Personal information
- Full name: Kalidou Coulibaly Yero
- Date of birth: 19 August 1991 (age 34)
- Place of birth: Dakar, Senegal
- Height: 1.95 m (6 ft 5 in)
- Position: Forward

Youth career
- 2009–2010: Porto

Senior career*
- Years: Team / Apps / (Gls)
- 2008–2009: Istres / 1 / (0)
- 2009–2011: Porto / 0 / (0)
- 2010: → Portimonense (loan) / 11 / (0)
- 2010–2011: → Oliveirense (loan) / 26 / (7)
- 2011–2014: Gil Vicente / 24 / (4)
- 2013–2014: → Oliveirense (loan) / 28 / (9)
- 2014–2015: Oliveirense / 26 / (11)
- 2015–2016: Penafiel / 36 / (10)
- 2016–2017: Freamunde / 16 / (1)
- 2017–2018: Salgueiros / 3 / (2)
- 2018: Cova Piedade / 7 / (0)
- 2019: Perak / 3 / (1)
- 2019: AD Oliveirense / 9 / (1)
- 2020: Lusitanos Saint-Maur / 4 / (0)
- 2021: Oriental / 1 / (0)
- 2022–2023: Laval B / 6 / (0)

International career
- 2012: Senegal Olympic / 4 / (1)

= Kalidou Yero =

Senegalese professional footballer (born 1991)

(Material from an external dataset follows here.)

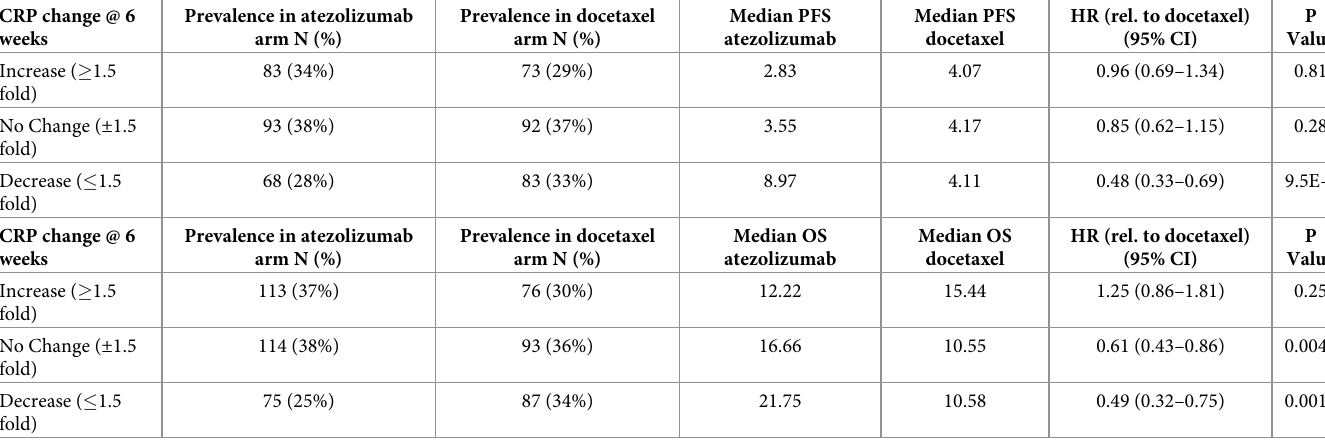
Table 1. PFS and OS benefit based on CRP changes at 6 weeks in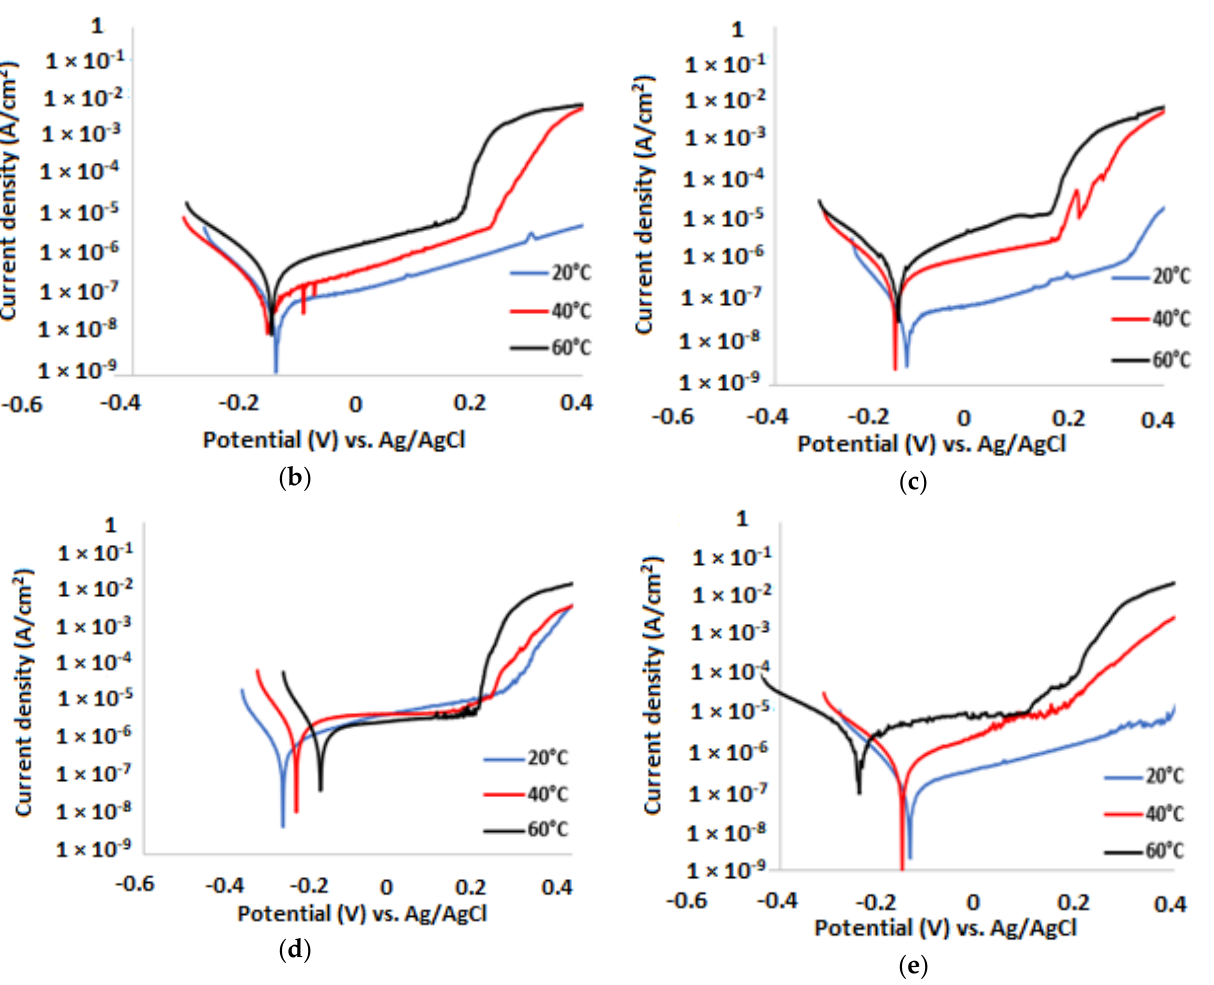
Figure 4. Potentiodynamic polarisation curves of 304 SS in 3.5% NaCl solution with ( a ) 304 SS without inhibitor, ( b ) Ce ( acac ) , ( c ) Ce ( hfac ) , ( d ) La ( acac ) , and ( e ) La ( hfac )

Kalidou Coulibaly Yero (born 19 August 1991) is a Senegalese professional footballer who plays as a forward.

==Club career==
Born in Dakar, Yero made his debut as a senior with FC Istres, then signed with FC Porto in 2009 to complete his development. He was loaned twice during his spell, and also appeared in three competitive games with the club, totalling 57 minutes of play between the Portuguese Cup and the Portuguese League Cup.

Yero joined Gil Vicente F.C. in summer 2011, his maiden appearance in Primeira Liga occurring on 24 October as he came on as a late substitute in a 6–1 away loss against Sporting CP. Two years later, he moved to U.D. Oliveirense of the Segunda Liga, spending his first season on loan.

==International career==
Yero represented Senegal at the 2012 Summer Olympics, playing all five matches in an eventual quarter-final exit.